List of tasks:
a) Copy from the Bend Bulletin history the passage that begins with the words "The first editor" and ends after "had its hopes.".
b) Pick up the account of the Bend Bulletin's early years after its final sentence and continue it in the same style.

Bend.—Bend, Oregon, was a small but ambitious village in Crook county when, as the center of a homestead and timber-claim region, it attracted the attention of Max Lueddemann, owner of one little paper at Shaniko and another at Antelope, in 1903. The result was the establishment of the Bend Bulletin as a weekly, though the weekly Deschutes Echo was running in a nearby hamlet.

The first issue appeared March 27, 1903, run off the inevitable hand-press in a log hut which had been the first schoolhouse in Bend. The original publisher never lived in Bend. Before coming to Oregon Mr. Lueddemann had been a lawyer in Georgia, coming west for his health. He thrived so well that forty years after his arrival in Oregon (1898) he is still a busy, enterprising business man in Port land, where he is in real estate.

The paper's first support was largely from the land notices which supplied the main income of so many early Oregon papers. The town, however, was beginning to be recognized as a lumbering and irrigation center. When the Bulletin was started the town consisted, principally, of the irrigation company office, a small sawmill, and a few scattered houses. Deschutes county was not to be organized until hardly more than a hamlet, 1916. The best the little community, could afford, in the judgment of the publisher, was a four-page five-column paper, with two of the four pages ready-print, sent in from Portland. The value of the first plant was about $1,000.

The first editor was Don P. Rea, who remained for only a few weeks and was succeeded by J. M. Lawrence, who was editor for two years and later (1910) a part owner. Charles D. Rowe was editor from 1905 to 1911; U. N. Hoffman, 1911-1913. George Palmer Putnam purchased the paper in 1910 and continued as publisher until 1917, when he sold to Robert W. Sawyer, who has headed the organization since that time.

The first printer was A. H. Kennedy. The old press on which he ran off the paper was freighted in from Shaniko, 100 miles away, which then looked more like a metropolis than Bend and had its hopes.

Items:
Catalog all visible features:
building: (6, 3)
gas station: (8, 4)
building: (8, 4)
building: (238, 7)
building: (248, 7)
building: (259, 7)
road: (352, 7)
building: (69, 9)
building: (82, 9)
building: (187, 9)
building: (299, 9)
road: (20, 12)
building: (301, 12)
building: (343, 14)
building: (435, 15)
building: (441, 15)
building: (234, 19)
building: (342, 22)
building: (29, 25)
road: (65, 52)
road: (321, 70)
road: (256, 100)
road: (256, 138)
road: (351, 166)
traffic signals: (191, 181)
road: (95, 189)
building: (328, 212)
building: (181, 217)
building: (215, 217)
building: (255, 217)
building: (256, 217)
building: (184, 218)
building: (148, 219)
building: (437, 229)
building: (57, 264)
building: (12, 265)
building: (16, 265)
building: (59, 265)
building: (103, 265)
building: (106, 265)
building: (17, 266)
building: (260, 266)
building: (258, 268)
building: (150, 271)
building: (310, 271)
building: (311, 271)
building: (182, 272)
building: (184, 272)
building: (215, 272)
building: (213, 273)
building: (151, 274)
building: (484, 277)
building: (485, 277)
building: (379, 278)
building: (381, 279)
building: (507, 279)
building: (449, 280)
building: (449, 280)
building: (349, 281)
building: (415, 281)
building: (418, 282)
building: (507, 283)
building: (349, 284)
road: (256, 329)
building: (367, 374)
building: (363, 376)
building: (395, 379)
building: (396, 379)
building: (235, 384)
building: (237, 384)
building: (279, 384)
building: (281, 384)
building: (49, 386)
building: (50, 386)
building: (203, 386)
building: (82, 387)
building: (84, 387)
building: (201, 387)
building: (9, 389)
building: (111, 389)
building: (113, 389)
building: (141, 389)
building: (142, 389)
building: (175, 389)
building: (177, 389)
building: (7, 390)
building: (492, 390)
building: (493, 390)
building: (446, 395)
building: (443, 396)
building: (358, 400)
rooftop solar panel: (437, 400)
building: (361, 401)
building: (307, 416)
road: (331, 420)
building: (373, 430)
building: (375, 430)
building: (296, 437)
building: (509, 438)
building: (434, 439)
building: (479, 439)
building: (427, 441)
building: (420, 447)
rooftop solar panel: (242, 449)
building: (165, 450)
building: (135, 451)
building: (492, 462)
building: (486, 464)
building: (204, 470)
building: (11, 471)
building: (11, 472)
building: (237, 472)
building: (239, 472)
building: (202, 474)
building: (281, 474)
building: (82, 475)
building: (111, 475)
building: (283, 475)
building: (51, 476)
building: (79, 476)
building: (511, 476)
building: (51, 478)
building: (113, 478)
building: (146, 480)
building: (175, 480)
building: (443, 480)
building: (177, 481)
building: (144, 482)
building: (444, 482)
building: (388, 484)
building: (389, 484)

...

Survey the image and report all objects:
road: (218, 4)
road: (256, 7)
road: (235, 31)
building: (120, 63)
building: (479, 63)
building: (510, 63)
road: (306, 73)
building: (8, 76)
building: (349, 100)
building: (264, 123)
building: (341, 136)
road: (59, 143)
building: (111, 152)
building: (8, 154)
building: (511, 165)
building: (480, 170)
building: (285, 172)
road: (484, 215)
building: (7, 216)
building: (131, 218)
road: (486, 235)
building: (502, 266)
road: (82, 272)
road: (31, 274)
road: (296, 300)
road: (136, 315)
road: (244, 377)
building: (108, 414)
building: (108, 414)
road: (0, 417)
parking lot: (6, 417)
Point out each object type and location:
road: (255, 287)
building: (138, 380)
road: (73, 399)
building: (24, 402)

Responses to the exercise:
a)
The first editor was Don P. Rea, who remained for only a few weeks and was succeeded by J. M. Lawrence, who was editor for two years and later (1910) a part owner. Charles D. Rowe was editor from 1905 to 1911; U. N. Hoffman, 1911-1913. George Palmer Putnam purchased the paper in 1910 and continued as publisher until 1917, when he sold to Robert W. Sawyer, who has headed the organization since that time.

The first printer was A. H. Kennedy. The old press on which he ran off the paper was freighted in from Shaniko, 100 miles away, which then looked more like a metropolis than Bend and had its hopes.

b)
The editor was the reporter "&c. &c. &c." in those early days of the Bulletin. It was several months before county correspondence was introduced. Among the early printers were Miss Florence McCann, who later became Mrs. Ralph Spencer, wife of the shop foreman; Miss Marion Wiest, also a printer the first year, who later became Mrs. M. G. Coe of Bend. Mrs. E. D. Belden and Mrs. Grace Hansen did clerical work and helped in the bindery.

After a few years the town grew rapidly as lumbering and irrigated farming were developed. The newspaper status was unchanged, however, with one exception, before 19 16. The exception was a consolidation with the Deschutes Echo in 1904.

The Echo had been started in the rival townsite of Deschutes, now within the Bend city limits, by A. C. Palmer in June 1902. The Grass Valley Journal commented on the advent of the Echo: "Mr. Palmer has started his paper a little early in order to catch some of those always welcome to the printer timber notices."

In July 1903 George Schlecht took charge of the little paper. That same month the plant was destroyed by fire, and the paper was published for the remainder of its career in the Prineville Review office. Schlecht moved away to a more promising job, leaving the field to the young and ambitious Bend Bulletin.

The year 1916 is memorable in Bend and Bulletin history for two reasons: Deschutes county was organized from part of Crook in that year, and the first issue of the daily came off the press December 6. The weekly publication day, which had been Wednesday, was then changed to Thursday.

The Bulletin moved into its first brick building July 27, 1912. The present building was occupied January 1, 1923. In the first twenty years after the first issue the paper's circulation had increased more than tenfold, from 200 to more than 2,000. Increase since then has been heavy.

The paper's biggest local-interest news story was the announcement, May 10, 1915, in the weekly, of the proposed construction of the big Shevlin-Hixon sawmill.

The creation of Deschutes county in 1916 was, in part at least, the result of a campaign waged by the Bulletin, whose policy is said to be "complete, accurate, and fair presentation of the news" and "keeping abreast of the town in equipment, size, service."

Four pages of colored comics were introduced in the Saturday paper in 1921.

George Palmer Putnam, former publisher, is nationally known writer of western stories and travel works, arctic explorer, book publisher. His second wife was Amelia Earhart, noted aviatrice. His last two years in Oregon (1915-1917) he was secretary to Governor James Withycombe.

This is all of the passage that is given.